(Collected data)
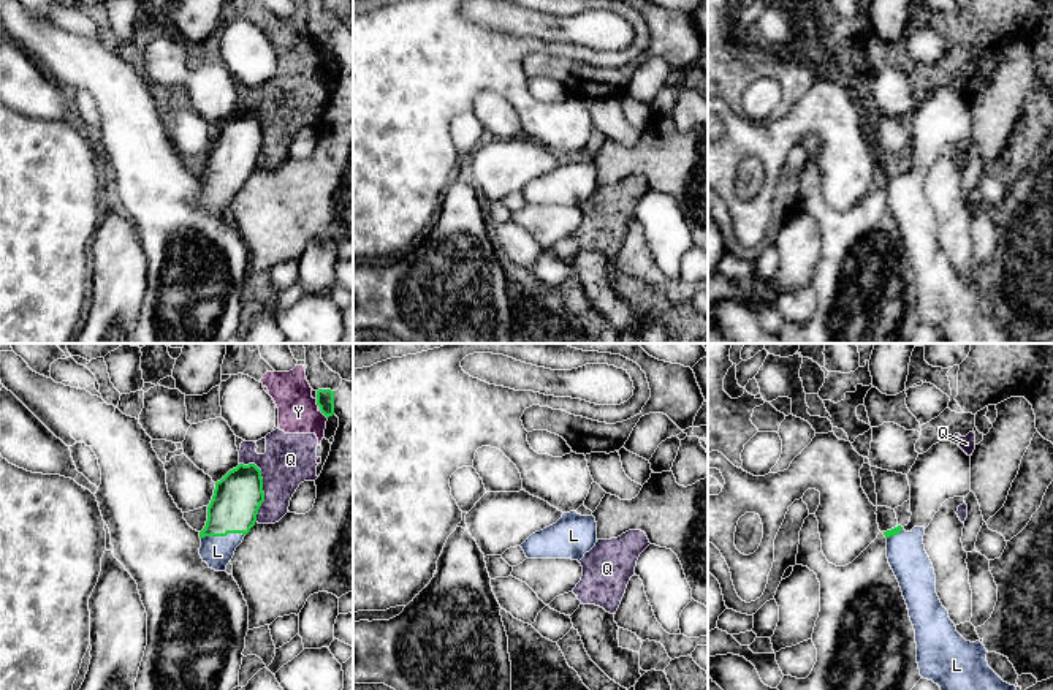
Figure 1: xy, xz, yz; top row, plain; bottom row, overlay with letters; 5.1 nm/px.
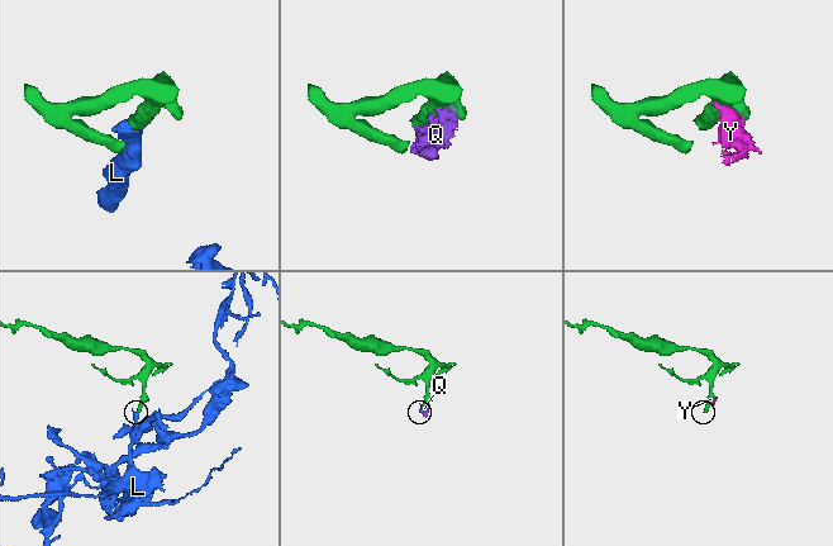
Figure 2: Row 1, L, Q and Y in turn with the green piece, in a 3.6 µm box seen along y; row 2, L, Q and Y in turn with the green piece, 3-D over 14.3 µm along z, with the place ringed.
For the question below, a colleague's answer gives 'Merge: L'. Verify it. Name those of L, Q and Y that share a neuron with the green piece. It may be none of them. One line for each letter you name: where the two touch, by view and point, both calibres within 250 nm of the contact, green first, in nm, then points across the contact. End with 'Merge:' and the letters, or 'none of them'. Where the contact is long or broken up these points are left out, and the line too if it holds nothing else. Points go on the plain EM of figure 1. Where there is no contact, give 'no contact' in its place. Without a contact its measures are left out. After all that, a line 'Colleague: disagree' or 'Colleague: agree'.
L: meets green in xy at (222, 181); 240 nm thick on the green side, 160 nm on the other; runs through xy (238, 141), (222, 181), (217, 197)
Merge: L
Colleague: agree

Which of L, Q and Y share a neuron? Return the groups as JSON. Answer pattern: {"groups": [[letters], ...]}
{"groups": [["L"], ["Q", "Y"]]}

» **Directions**
An exact reproduction of all the records is required, with no pictures included.

» **Answer section**
Figure 1: xy, xz, yz; top row, plain; bottom row, overlay with letters; 5.1 nm/px.
Figure 2: Row 1, L, Q and Y in turn with the green piece, in a 3.6 µm box seen along y; row 2, L, Q and Y in turn with the green piece, 3-D over 14.3 µm along z, with the place ringed.
For the question below, a colleague's answer gives 'Merge: L'. Verify it. Name those of L, Q and Y that share a neuron with the green piece. It may be none of them. One line for each letter you name: where the two touch, by view and point, both calibres within 250 nm of the contact, green first, in nm, then points across the contact. End with 'Merge:' and the letters, or 'none of them'. Where the contact is long or broken up these points are left out, and the line too if it holds nothing else. Points go on the plain EM of figure 1. Where there is no contact, give 'no contact' in its place. Without a contact its measures are left out. After all that, a line 'Colleague: disagree' or 'Colleague: agree'.
L: meets green in xy at (222, 181); 240 nm thick on the green side, 160 nm on the other; runs through xy (238, 141), (222, 181), (217, 197)
Merge: L
Colleague: agree

Which of L, Q and Y share a neuron? Return the groups as JSON. Answer pattern: {"groups": [[letters], ...]}
{"groups": [["L"], ["Q", "Y"]]}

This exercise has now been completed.